Merchandise export volumes fell back in Q4 after rising for the first time in four quarters in Q3, but this is likely to be a temporary dip. Export volumes are forecast to pick up in 2014, helped by stronger demand from the eurozone. Tourist arrivals rose last year by over nine per cent, after two per cent growth in 2012. Since 2010, spending by tourists has risen by at least eight per cent a year and tourism now accounts for more than 10 per cent of GDP.

With global growth expected to pick up this year, Malta’s tourism industry should continue to grow strongly. And with more than a third of exports going to either the rest of the eurozone or the UK, if European demand is stronger than expected, it could lift GDP growth above these forecasts.

Joining the EU in 2004 helped Malta towards its aim of developing its economy as a significant financial centre. The financial sector now makes up nearly 10 per cent of GDP. So far, the MFSA has authorised around 600 investment funds. And the sector is set to expand further, led by the onshoring of hedge funds.

Malta has the potential to build market share in other services sectors as well and has a number of energy-sector projects under way this year that should boost investment. But the main economic challenge is to ensure that growing sectors, such as tourism, financial services and other high-tech industries, remain competitive. This implies that further investment will be required.

Average hourly labour costs of €12.3 in 2012 in Malta (on Eurostat’s last comparison) are only around a third of those in Germany (€30.4). But real labour productivity per hour worked rose by just 1.2 per cent from 2005 to Q2 2013. In contrast, productivity in Austria by almost 10 per cent over the same period and German productivity rose by seven per cent. It is crucial for the authorities to try to encourage higher productivity in order to maintain Malta’s competitiveness.

According to the 2014 budget, interest rates on loans to businesses will be reviewed by the government this year. The Central Bank of Malta reports that lending rates are around 2–3 per cent higher than in Germany, the Netherlands, Finland, Austria and Luxembourg. However, deposit rates are similar to these countries, so bank margins in Malta are higher.

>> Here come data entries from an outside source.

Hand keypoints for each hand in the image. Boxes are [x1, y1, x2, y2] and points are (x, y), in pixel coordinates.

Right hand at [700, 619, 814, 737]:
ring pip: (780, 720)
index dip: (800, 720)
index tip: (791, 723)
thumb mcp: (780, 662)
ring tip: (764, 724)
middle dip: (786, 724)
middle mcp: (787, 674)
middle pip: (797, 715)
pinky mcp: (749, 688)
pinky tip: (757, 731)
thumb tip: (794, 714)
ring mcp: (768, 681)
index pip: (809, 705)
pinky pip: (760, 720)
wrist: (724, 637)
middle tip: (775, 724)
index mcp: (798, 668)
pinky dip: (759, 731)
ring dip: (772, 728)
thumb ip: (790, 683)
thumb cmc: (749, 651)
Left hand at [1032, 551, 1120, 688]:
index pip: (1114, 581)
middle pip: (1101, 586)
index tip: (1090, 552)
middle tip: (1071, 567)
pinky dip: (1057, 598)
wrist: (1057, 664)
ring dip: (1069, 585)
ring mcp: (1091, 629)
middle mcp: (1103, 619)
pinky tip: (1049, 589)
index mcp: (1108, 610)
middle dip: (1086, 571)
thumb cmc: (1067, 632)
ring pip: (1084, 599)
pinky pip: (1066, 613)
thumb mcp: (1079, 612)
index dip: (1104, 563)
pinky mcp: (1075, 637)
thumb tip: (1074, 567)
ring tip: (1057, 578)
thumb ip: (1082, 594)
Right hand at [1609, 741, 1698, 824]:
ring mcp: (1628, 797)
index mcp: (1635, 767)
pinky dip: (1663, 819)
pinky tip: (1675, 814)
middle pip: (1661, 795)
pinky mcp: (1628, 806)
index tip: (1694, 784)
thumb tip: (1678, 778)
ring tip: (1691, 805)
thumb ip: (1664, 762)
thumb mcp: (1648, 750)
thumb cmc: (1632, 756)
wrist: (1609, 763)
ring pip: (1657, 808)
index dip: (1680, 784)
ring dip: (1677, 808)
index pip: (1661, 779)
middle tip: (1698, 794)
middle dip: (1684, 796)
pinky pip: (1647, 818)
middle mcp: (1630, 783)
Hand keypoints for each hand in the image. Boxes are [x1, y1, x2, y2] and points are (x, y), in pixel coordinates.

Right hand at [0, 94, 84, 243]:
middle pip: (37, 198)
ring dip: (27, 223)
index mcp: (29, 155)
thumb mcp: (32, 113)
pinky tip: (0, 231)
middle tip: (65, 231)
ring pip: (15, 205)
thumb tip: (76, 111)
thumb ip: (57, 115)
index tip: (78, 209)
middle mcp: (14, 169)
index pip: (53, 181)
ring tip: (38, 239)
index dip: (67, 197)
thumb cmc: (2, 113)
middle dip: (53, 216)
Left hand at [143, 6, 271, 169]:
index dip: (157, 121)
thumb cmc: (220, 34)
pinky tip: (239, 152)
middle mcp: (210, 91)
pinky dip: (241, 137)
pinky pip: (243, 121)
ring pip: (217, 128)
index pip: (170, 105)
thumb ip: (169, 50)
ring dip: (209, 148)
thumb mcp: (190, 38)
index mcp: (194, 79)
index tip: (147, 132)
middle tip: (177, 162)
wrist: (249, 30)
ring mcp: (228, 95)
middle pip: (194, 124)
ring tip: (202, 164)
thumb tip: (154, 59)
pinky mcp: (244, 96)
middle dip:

Lower lending rates would encourage faster credit growth, in turn encouraging greater investment.

A development bank is also being considered to help SMEs and to complement the main banks as a source of funding for large projects.

Inflation is expected to rise modestly and the current account surplus to persist.

Consumer price inflation averaged one per cent in 2013 and is expected to be 1.3 per cent this year, boosted by higher taxes for certain items such as tobacco and alcohol, and by stronger domestic activity. Nevertheless, the increase is fairly modest because, as promised in the government’s election campaign, prices for water and electricity will fall by 25 per cent from March 2014, offsetting higher prices in other categories.

The current account balance is estimated to have risen from 1.5 per cent of GDP in 2012 to 2 per cent of GDP last year, driven by higher net inflows on services as a result of strong tourism and by the trade deficit shrinking very slightly. The current account surplus is expected to fall to 0.5 per cent of GDP this year, as imports pick up more strongly.

Looking ahead, subdued investment growth and an ageing population will limit GDP growth to about 1.7 per cent a year in 2015-18, slightly above OE’s forecasts for the eurozone. But having peaked in 2010, the working-age population is already falling, and fixed investment remains almost 40 per cent below its 2007 peak. Both these factors are likely to constrain potential output in the medium term. The EC has raised concerns that Malta’s public finances may be unsustainable in the longer term due to higher spending on pensions and health care as a result of the older population. To counter this, Malta should accelerate its ongoing pension reform and increase cost-effectiveness in healthcare.